• [HOW TO COMPLETE THIS TASK]
Would you output the following records verbatim and skip the images in them?

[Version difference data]
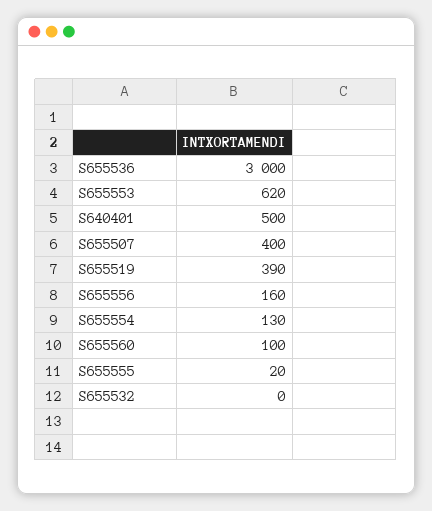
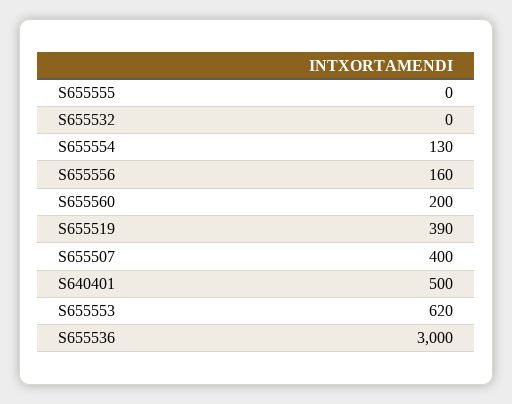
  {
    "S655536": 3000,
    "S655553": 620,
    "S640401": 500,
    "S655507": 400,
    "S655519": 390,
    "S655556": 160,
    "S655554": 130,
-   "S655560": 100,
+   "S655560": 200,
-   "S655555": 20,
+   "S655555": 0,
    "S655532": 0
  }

• [RESPONSE FOR THIS EXERCISE]
  {
    "S655536": 3000,
    "S655553": 620,
    "S640401": 500,
    "S655507": 400,
    "S655519": 390,
    "S655556": 160,
    "S655554": 130,
-   "S655560": 100,
+   "S655560": 200,
-   "S655555": 20,
+   "S655555": 0,
    "S655532": 0
  }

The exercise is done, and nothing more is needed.